--- DOCUMENT PASSAGE ---
PASSing Etiquette: When

TSO does its CLSDST(PASS) immediately; that is, before TSO ever interacts with the terminal. Model 204, however, prompts for the userid/password using the session established under the primary VTAM applid. Once the credentials are validated, it then passes the session to the secondary applid. This may seem like a small matter, but it all plays out very differently under the covers of FEPI. Furthermore, the FEPI application (i.e., HostBridge) must also be aware of what’s going on. This brings us back to the two most important pages in the FEPI doc: “Handling CLSDST(PASS).”

Under the heading “Third-party PLU name not known and unsolicited bind expected,” you will see two minor sections: “Conversation in progress” and “Conversation not in progress.” In this context, “conversation” needs to be understood in the FEPI sense. Model 204 is an example of a VTAM app that performs a CLSDST(PASS) while a conversation is in progress. That is, FEPI has already returned a conversation id (convid) in response to a FEPI ALLOCATE request. To FEPI, TSO performs CLSDST(PASS) at a point when the conversation is not in progress because it perceives it as happening during the FEPI ALLOCATE process (not after it).
--- EXERCISE DATA ---
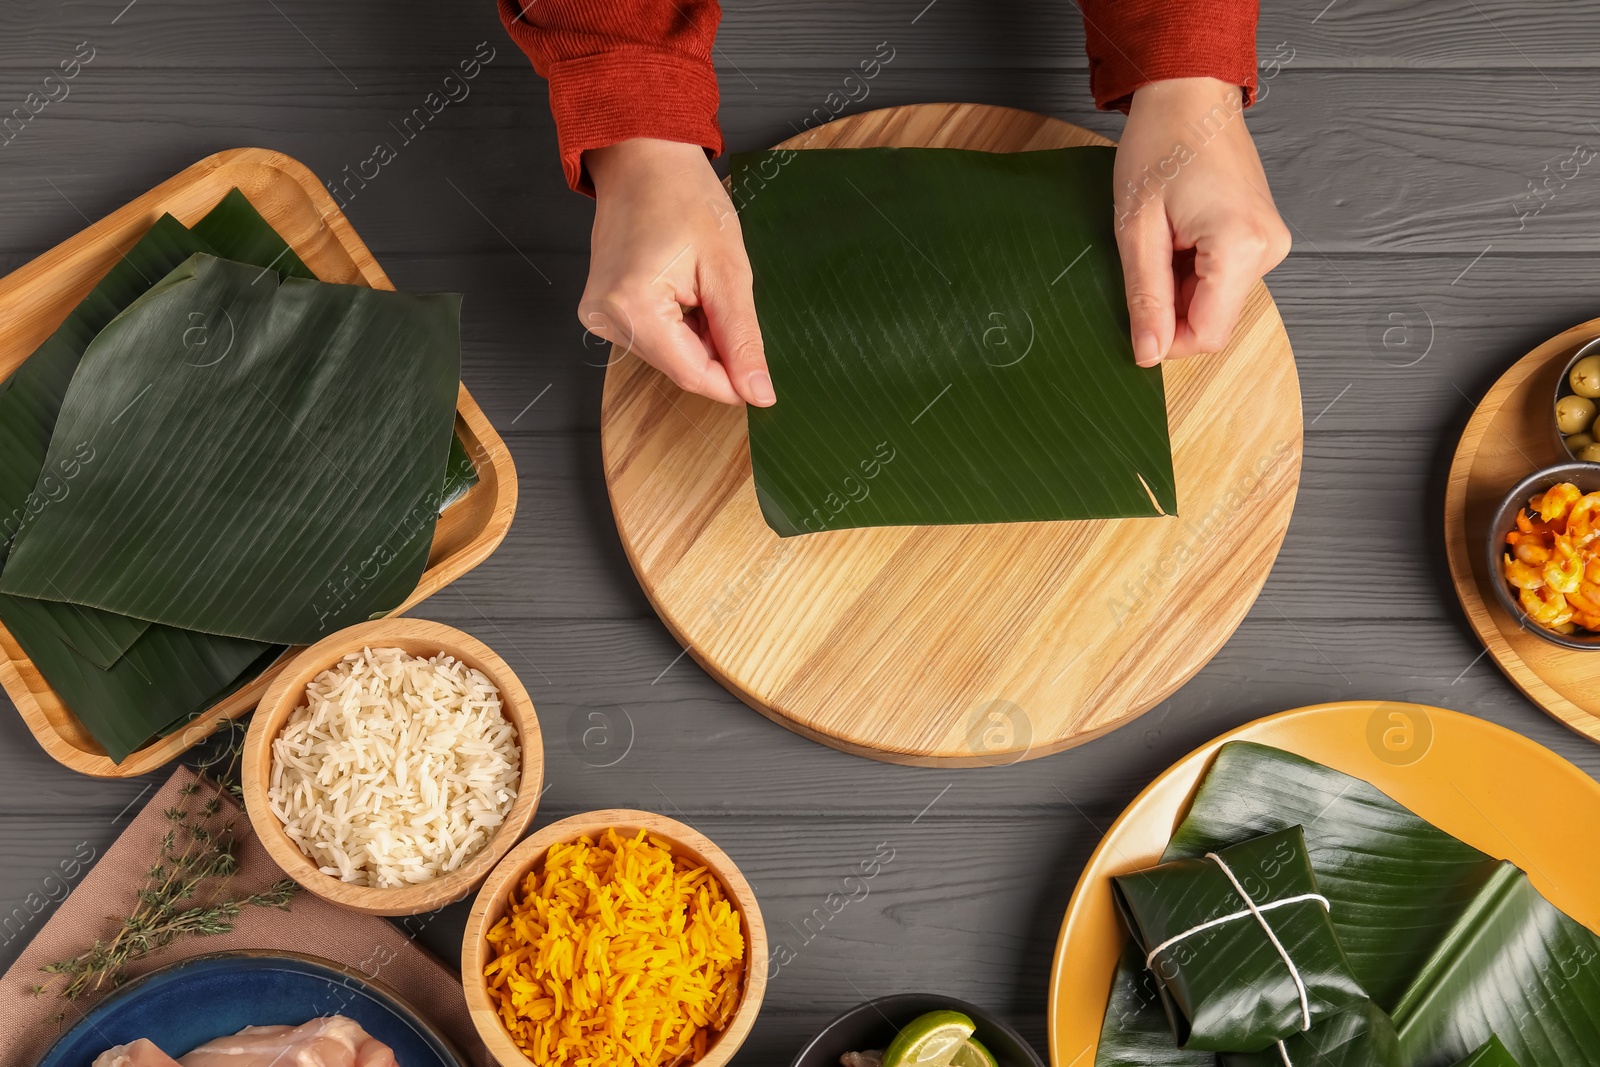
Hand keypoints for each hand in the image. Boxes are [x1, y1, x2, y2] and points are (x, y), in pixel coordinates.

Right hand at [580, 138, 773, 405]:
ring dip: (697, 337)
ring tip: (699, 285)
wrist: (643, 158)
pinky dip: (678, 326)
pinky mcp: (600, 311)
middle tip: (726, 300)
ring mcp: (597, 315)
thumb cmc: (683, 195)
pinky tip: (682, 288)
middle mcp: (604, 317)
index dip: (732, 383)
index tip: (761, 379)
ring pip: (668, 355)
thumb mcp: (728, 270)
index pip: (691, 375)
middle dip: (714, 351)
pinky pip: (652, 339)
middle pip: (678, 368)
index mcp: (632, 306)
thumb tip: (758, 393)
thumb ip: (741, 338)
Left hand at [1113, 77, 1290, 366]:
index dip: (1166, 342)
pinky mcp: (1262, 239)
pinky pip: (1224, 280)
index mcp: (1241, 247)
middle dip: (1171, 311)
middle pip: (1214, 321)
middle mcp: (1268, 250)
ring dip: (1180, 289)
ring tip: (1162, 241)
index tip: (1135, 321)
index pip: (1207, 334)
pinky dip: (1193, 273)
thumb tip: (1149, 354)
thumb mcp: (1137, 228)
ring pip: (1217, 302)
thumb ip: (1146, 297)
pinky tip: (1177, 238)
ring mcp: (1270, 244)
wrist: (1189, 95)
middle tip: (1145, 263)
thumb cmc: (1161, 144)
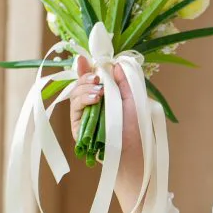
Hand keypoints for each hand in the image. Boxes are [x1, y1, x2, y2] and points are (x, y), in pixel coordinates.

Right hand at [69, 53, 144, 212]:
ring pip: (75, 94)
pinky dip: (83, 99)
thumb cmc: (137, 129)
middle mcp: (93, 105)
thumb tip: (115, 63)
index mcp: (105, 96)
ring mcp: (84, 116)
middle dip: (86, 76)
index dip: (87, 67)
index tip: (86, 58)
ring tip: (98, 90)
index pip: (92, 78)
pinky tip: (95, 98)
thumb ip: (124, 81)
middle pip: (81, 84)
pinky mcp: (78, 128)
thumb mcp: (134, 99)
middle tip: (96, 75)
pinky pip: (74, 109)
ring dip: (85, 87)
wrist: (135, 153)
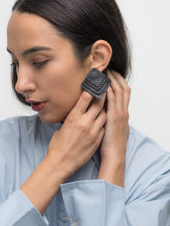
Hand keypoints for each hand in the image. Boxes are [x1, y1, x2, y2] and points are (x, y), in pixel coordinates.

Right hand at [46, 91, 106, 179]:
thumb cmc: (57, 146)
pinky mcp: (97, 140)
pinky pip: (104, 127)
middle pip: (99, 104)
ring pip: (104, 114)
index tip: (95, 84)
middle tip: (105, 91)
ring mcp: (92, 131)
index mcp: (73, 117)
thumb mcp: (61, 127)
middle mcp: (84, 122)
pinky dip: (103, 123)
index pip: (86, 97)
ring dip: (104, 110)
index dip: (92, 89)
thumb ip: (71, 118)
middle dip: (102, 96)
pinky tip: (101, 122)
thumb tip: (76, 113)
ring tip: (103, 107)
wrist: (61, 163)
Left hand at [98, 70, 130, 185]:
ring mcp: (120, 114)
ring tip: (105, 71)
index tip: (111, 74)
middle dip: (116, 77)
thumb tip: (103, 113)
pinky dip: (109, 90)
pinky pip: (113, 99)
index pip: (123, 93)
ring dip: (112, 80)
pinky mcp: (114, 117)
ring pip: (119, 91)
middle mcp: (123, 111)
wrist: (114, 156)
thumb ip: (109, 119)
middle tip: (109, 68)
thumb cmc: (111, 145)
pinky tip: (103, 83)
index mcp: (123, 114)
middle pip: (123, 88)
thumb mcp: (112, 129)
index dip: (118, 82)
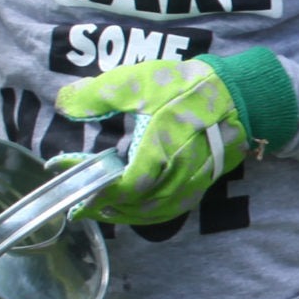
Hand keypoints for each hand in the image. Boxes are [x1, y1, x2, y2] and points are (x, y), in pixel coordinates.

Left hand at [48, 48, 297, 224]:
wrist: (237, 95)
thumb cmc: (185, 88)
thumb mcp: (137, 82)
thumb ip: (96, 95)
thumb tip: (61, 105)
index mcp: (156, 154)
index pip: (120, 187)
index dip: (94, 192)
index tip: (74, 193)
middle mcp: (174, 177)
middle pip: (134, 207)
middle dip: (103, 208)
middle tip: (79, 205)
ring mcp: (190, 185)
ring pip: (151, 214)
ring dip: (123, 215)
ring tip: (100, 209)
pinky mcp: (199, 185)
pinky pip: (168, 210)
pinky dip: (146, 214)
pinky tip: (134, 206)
---
> _QUESTIONS TO ANSWER_:
1. In the passage on CLSDST(PASS), what does Model 204 use the session under the primary VTAM applid for?
2. Reproduce the passage on CLSDST(PASS) between "Under the heading" and "(not after it).", inclusive.

> _ANSWERS TO EACH TASK_:
1. It uses that session to prompt for the userid/password.

2.
Under the heading “Third-party PLU name not known and unsolicited bind expected,” you will see two minor sections: “Conversation in progress” and “Conversation not in progress.” In this context, “conversation” needs to be understood in the FEPI sense. Model 204 is an example of a VTAM app that performs a CLSDST(PASS) while a conversation is in progress. That is, FEPI has already returned a conversation id (convid) in response to a FEPI ALLOCATE request. To FEPI, TSO performs CLSDST(PASS) at a point when the conversation is not in progress because it perceives it as happening during the FEPI ALLOCATE process (not after it).